* **Data records**

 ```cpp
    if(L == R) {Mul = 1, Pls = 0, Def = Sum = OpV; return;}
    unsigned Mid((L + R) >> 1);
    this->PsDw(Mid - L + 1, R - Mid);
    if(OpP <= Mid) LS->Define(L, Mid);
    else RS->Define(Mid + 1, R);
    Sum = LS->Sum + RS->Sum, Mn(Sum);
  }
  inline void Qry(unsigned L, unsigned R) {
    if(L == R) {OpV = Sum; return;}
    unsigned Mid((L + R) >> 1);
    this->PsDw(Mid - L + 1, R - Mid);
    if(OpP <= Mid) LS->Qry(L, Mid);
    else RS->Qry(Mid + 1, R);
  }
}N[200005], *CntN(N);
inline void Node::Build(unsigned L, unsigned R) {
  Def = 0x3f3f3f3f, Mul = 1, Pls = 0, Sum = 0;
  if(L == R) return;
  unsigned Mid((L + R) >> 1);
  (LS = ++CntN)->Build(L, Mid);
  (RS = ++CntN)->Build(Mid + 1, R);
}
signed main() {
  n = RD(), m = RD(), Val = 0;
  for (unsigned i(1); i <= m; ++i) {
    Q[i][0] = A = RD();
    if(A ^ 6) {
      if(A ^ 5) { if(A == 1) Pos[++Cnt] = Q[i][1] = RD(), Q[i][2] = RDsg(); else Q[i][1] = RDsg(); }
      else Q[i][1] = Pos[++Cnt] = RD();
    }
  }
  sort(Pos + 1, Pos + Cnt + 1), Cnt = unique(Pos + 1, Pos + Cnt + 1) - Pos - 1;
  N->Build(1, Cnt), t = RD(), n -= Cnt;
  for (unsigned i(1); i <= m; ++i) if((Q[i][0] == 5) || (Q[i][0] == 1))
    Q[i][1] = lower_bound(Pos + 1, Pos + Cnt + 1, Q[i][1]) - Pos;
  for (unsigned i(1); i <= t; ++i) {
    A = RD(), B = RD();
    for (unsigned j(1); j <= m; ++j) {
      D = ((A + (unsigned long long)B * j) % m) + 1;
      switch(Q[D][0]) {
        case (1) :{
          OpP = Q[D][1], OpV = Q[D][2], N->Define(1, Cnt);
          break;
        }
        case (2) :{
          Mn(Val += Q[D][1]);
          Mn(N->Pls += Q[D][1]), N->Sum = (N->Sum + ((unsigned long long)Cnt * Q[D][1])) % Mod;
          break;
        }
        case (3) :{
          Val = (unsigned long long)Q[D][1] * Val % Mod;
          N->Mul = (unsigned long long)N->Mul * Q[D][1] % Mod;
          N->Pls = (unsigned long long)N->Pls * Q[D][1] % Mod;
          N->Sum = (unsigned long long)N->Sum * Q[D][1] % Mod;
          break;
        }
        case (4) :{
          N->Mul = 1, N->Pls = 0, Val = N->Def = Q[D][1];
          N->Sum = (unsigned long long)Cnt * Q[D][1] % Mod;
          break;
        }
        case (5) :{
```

* **Description of the task**
Copy every line of the material in which the word "return" occurs.

* **Solution to the problem**
    if(L == R) {Mul = 1, Pls = 0, Def = Sum = OpV; return;}
    if(L == R) {OpV = Sum; return;}
  if(L == R) return;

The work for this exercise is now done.